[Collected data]
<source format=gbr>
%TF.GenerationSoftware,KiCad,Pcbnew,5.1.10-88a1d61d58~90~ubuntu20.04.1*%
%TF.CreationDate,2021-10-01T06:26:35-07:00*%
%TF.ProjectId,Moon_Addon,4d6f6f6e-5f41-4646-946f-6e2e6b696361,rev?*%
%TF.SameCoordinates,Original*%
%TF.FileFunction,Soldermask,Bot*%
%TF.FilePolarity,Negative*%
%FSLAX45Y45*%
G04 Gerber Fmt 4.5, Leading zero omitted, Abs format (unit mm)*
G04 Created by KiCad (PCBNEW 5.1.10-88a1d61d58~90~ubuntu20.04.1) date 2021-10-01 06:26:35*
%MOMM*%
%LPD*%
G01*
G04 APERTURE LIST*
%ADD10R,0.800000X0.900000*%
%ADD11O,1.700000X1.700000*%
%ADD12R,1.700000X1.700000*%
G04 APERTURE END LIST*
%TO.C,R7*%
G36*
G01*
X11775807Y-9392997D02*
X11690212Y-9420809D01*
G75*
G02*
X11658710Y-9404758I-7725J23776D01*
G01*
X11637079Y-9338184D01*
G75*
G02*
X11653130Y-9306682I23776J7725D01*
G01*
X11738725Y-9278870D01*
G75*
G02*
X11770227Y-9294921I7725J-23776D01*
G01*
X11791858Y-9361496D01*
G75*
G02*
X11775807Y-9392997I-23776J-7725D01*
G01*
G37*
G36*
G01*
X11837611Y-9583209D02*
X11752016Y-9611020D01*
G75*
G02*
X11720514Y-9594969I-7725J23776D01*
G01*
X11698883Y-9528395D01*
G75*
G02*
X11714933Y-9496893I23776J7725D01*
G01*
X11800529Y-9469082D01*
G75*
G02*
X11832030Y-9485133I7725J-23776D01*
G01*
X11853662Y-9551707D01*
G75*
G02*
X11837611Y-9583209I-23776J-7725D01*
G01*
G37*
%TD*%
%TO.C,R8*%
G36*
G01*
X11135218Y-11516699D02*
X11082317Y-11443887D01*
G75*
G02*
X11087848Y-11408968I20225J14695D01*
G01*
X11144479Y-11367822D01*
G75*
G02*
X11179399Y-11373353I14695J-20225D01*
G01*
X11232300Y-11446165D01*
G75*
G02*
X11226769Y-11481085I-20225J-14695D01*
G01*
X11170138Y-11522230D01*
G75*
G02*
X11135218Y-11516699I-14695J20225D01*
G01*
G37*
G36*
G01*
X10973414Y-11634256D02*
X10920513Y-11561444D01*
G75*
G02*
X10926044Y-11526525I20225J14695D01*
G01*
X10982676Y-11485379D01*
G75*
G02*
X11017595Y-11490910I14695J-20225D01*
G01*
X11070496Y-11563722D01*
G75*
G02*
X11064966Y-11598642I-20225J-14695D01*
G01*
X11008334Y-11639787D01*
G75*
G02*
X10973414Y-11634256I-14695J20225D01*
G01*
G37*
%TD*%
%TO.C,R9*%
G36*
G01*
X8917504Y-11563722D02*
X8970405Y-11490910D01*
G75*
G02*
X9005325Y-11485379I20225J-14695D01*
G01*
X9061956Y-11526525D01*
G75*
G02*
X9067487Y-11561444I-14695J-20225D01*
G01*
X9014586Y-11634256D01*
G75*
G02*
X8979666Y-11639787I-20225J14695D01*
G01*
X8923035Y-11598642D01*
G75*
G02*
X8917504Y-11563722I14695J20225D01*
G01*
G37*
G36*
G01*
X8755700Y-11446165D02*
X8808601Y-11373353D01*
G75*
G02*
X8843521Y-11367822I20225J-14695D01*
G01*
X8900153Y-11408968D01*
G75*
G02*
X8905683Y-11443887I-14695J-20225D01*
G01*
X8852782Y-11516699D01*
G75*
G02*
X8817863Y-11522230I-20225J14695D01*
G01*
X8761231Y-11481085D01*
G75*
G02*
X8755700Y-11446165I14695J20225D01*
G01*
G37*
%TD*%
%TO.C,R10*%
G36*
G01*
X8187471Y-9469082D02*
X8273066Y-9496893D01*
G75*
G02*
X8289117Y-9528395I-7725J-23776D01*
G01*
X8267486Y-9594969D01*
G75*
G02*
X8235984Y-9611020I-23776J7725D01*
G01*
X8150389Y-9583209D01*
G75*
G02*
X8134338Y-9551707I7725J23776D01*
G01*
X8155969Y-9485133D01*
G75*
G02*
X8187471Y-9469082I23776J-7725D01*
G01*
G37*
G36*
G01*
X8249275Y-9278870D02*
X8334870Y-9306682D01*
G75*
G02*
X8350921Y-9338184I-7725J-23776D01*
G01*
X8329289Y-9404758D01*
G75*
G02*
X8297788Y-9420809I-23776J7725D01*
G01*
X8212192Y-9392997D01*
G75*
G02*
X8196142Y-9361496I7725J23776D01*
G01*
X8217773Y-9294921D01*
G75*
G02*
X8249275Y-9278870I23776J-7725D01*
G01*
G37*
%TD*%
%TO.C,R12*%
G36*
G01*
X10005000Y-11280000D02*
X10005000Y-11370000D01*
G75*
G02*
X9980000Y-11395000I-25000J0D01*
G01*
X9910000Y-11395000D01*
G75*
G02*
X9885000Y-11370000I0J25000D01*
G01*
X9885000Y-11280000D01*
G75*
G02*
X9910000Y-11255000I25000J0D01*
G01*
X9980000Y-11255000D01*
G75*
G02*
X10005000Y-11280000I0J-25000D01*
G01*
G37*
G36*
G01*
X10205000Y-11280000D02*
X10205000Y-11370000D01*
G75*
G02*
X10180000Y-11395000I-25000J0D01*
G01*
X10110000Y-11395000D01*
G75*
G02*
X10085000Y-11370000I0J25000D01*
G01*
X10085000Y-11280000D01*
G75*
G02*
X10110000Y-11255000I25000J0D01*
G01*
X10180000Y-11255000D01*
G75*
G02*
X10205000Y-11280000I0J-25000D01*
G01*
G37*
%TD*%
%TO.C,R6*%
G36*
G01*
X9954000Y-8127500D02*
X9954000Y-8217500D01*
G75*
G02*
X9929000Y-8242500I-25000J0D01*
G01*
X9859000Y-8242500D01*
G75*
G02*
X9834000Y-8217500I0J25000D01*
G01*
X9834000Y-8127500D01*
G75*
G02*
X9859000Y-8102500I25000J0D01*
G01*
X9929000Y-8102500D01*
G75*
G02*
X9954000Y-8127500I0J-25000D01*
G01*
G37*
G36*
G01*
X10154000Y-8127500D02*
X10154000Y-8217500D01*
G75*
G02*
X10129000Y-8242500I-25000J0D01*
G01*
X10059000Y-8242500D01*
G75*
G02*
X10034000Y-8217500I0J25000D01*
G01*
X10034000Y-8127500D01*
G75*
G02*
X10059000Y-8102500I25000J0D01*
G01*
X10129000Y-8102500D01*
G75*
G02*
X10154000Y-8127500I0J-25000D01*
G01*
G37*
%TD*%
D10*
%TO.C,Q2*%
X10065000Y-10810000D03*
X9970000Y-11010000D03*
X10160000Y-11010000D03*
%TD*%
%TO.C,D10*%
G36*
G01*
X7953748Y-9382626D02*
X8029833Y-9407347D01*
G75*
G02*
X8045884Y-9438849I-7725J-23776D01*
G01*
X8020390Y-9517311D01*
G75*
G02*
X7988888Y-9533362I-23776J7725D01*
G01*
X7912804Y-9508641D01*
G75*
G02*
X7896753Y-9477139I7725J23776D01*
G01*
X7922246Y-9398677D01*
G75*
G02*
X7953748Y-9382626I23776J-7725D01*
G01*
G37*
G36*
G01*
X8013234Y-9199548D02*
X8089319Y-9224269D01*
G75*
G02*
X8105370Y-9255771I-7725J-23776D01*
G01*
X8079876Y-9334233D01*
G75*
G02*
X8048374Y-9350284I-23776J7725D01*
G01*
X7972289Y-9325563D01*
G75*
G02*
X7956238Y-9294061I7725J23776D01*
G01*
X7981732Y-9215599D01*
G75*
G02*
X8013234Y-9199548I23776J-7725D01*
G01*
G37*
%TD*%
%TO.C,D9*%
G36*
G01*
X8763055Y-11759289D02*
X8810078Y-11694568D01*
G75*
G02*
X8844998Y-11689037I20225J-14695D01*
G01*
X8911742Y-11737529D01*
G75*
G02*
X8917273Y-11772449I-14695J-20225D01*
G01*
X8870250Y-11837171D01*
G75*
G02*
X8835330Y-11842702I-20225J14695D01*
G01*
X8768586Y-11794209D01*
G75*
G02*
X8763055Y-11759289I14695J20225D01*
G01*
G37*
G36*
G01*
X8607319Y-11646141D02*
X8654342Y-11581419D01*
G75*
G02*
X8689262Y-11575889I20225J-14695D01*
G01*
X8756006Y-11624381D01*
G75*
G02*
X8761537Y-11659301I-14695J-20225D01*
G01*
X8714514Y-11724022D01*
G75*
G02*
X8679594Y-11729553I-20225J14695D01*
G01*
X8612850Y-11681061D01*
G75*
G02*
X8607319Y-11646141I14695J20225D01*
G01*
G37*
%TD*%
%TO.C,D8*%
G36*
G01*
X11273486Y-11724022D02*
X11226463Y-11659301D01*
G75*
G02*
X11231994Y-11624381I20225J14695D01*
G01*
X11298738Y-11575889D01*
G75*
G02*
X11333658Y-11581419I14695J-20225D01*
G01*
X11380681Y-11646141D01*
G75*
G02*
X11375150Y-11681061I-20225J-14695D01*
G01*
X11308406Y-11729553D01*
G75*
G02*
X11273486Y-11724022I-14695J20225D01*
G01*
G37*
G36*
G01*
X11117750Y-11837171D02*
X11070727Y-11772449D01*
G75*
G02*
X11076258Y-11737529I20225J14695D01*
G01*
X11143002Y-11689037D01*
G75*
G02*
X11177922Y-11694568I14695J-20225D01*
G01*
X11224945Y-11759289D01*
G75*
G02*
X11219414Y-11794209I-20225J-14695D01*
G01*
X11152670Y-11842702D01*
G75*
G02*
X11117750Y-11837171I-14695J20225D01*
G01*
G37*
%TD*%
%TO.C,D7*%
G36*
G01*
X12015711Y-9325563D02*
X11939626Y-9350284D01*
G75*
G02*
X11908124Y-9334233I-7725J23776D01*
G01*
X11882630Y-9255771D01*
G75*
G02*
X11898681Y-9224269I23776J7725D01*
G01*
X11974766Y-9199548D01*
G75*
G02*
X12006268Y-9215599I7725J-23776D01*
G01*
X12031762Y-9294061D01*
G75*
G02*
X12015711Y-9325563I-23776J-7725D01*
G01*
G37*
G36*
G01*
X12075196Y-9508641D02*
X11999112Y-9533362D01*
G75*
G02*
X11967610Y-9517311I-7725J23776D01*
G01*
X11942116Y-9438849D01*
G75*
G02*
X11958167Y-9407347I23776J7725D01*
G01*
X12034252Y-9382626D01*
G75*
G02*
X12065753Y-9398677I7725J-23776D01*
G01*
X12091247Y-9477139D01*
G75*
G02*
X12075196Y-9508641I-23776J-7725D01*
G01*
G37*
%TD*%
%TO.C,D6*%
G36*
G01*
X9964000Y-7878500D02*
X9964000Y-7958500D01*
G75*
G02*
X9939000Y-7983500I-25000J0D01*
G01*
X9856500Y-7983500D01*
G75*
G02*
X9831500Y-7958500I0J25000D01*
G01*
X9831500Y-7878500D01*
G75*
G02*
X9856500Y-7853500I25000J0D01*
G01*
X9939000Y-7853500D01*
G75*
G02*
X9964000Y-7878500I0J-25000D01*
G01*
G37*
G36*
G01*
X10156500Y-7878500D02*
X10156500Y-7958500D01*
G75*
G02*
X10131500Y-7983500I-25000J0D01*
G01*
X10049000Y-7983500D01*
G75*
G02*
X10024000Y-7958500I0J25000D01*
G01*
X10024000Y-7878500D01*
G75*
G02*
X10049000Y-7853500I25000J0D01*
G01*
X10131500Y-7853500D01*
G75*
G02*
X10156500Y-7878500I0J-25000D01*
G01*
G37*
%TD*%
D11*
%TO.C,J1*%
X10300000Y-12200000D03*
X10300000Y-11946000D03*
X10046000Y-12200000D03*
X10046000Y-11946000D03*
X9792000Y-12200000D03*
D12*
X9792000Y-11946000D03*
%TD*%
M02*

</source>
==
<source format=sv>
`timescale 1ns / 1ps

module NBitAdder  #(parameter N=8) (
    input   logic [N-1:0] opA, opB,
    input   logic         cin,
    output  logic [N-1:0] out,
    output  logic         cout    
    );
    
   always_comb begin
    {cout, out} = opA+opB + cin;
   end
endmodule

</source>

[TASK PROMPT]
Using the entries above, give back exactly the line containing "X9939000Y-7983500I-25000J0D01*", the line containing "X10300000Y-12200000D03*", and every line between them, and nothing else.

[WRITTEN ANSWER]
X9939000Y-7983500I-25000J0D01*
G01*
X9856500Y-7983500D01*
G75*
G02*
X9831500Y-7958500I0J25000D01*
G01*
X9831500Y-7878500D01*
G75*
G02*
X9856500Y-7853500I25000J0D01*
G01*
X9939000Y-7853500D01*
G75*
G02*
X9964000Y-7878500I0J-25000D01*
G01*
G37*
G36*
G01*
X10156500Y-7878500D02*
X10156500Y-7958500D01*
G75*
G02*
X10131500Y-7983500I-25000J0D01*
G01*
X10049000Y-7983500D01*
G75*
G02*
X10024000Y-7958500I0J25000D01*
G01*
X10024000Y-7878500D01*
G75*
G02*
X10049000Y-7853500I25000J0D01*
G01*
X10131500Y-7853500D01*
G75*
G02*
X10156500Y-7878500I0J-25000D01*
G01*
G37*
%TD*%
D11*
%TO.C,J1*%
X10300000Y-12200000D03*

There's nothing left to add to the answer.